Monte Urgull
El Monte Urgull se encuentra en uno de los extremos de la Bahía de La Concha, custodiando la Parte Vieja. Es uno de los tres pulmones de la ciudad, un paraje natural que te envolverá en un halo de tranquilidad, con caminos asfaltados, rodeados de vegetación exótica y que esconden miradores con escenarios de postal sobre San Sebastián.

Me llamo Rosita Wicke. Siembro la muerte y el gemido
Rosita Wicke
Desde el balcón panorámico del castillo se comprende el nacimiento geológico de San Sebastián: el monte Urgull era un islote, en cuya parte sur, más protegida del oleaje, se acumularon durante milenios las arenas y los sedimentos del río Urumea hasta formar un tómbolo, una lengua de tierra que lo unió al continente. En ese terreno anfibio nació la pequeña villa amurallada, al pie de Urgull. Esas tierrillas arrastradas desde las laderas de Goizueta (Navarra) hasta la orilla del Cantábrico componen ahora los metros cuadrados más caros del País Vasco.
En la puerta de la Casa de la Historia está Rosita. La encontraron en el fondo del mar, en la bocana del puerto de Pasajes. Ahora ella vigila San Sebastián desde lo alto: «Me llamo Rosita Wicke. Siembro la muerte y el gemido. Me hizo Juan Vastenove. Esto es verdad. Año 1502». Rosita es una bombarda de bronce, un cañón de gran calibre, que lleva grabados con letras góticas su nombre y su amenaza. Y el escudo del condado alemán de Oldenburg. La encontraron en el fondo del mar, arrojada por algún barco que aligeraba peso para no zozobrar. Los expertos revelan sus vergüenzas en voz baja: Rosita era pesada y torpe. Para moverse, debían arrastrarla una docena de parejas de bueyes. Y los artilleros tardarían tanto en cebarla que solo podría disparar una bomba cada quince minutos. Lo más probable es que no disparara nunca, añaden con discreción, para no ofender. La trajeron a la cumbre del monte Urgull, donde recuperó su orgullo y su posición dominante, aunque la colocaron apuntando al océano y no a la ciudad, quizá para que se siga creyendo temible.

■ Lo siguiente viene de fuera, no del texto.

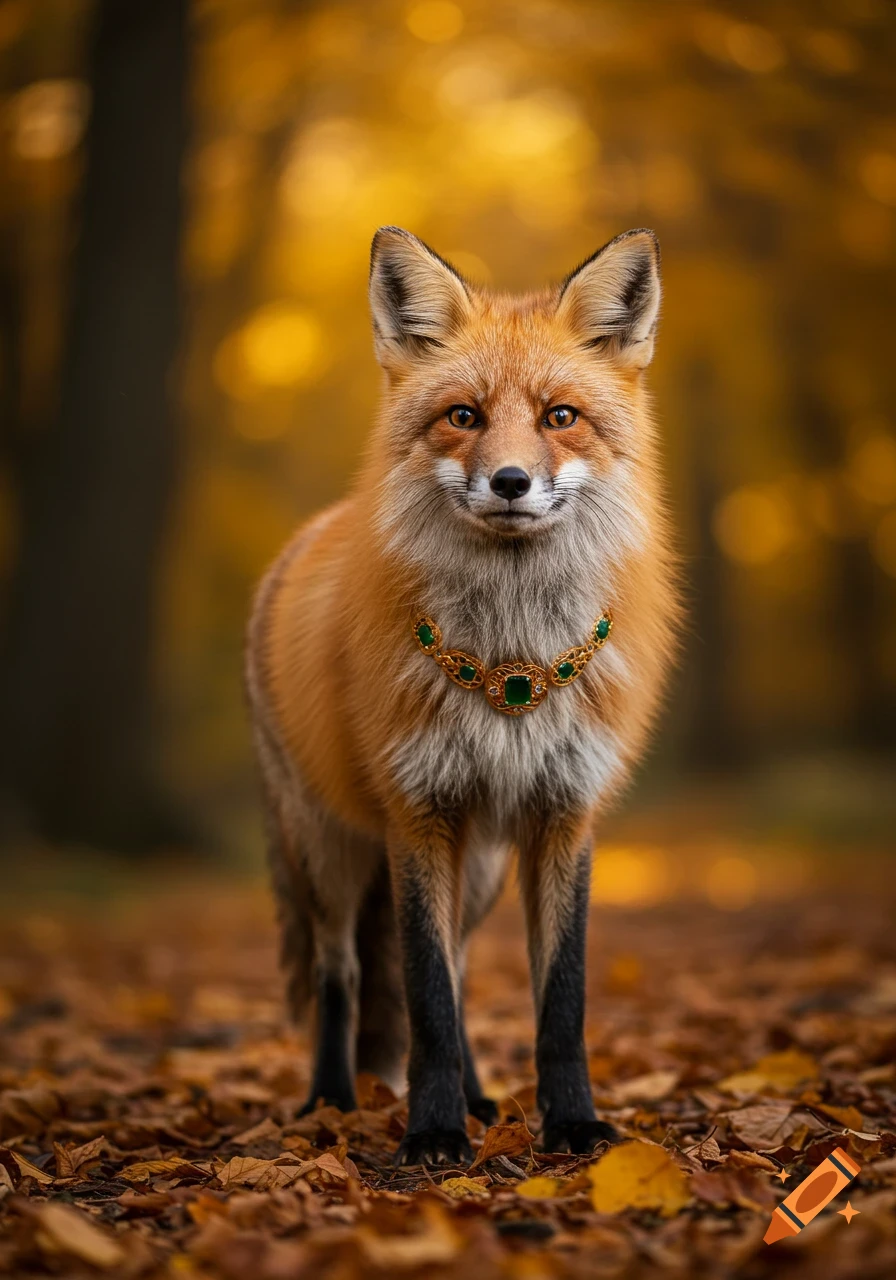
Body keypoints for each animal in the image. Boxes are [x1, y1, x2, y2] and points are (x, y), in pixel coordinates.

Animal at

Del castillo de La Mota, bajamos hacia la otra vertiente, hacia el mar abierto, y seguimos los cartelitos hasta el Cementerio de los Ingleses. O preguntamos a las lagartijas.
Este cementerio es el equivalente donostiarra de unas ruinas guatemaltecas o camboyanas: monumentos ruinosos, perdidos en la vegetación. Alberga lápidas y mausoleos de oficiales británicos que cayeron defendiendo San Sebastián y el régimen liberal contra el asedio carlista de 1836-37. Entre la vegetación también se alzan pedazos de un monumento que conmemora la destrucción de la ciudad en 1813 durante el asalto angloportugués contra los ocupantes napoleónicos. Hay soldados de piedra tirados por los suelos, a los que les faltan brazos y cabezas, pero no por culpa del enemigo sino del abandono: de los muñones asoman los hierros que antaño sostenían esos miembros perdidos.
Aquí yacen el coronel Tupper, del Sexto Regimiento de Fusileros Escoceses (muerto en Aiete), el coronel Oliver de Lancey (muerto en Hernani), los soldados Newman, Howard, Gates, Smith… Las inscripciones dicen: «A la memoria de los valientes soldados británicos que dieron la vida por la grandeza de su país y por la independencia y la libertad de España» (aquí alguien lanzó un reventón de pintura). Y otra: «Inglaterra nos confía sus gloriosos restos. Nuestra gratitud velará su eterno reposo». El cementerio se inauguró en 1924 y, según cuenta el minucioso cronista Javier Sada, el alcalde Pardo, con sombrero de copa, prometió ante los embajadores de Inglaterra y de Estados Unidos, ante las reinas María Cristina y Victoria Eugenia, el príncipe de Asturias, infantes, duques, marqueses, diputados, generales, soldados y músicos, que el pueblo de San Sebastián, «hidalgo y caballeroso», veneraría estos restos como si fueran los de sus propios hijos. Luego se celebró un simulacro de batalla naval en la bahía de La Concha, con disparo de cañonazos desde Urgull y lanzamiento de bombas desde la playa, «simulando un volcán». Y la Real Sociedad venció por cinco goals a cero al Esperanza, en el primer partido del Campeonato Guipuzcoano.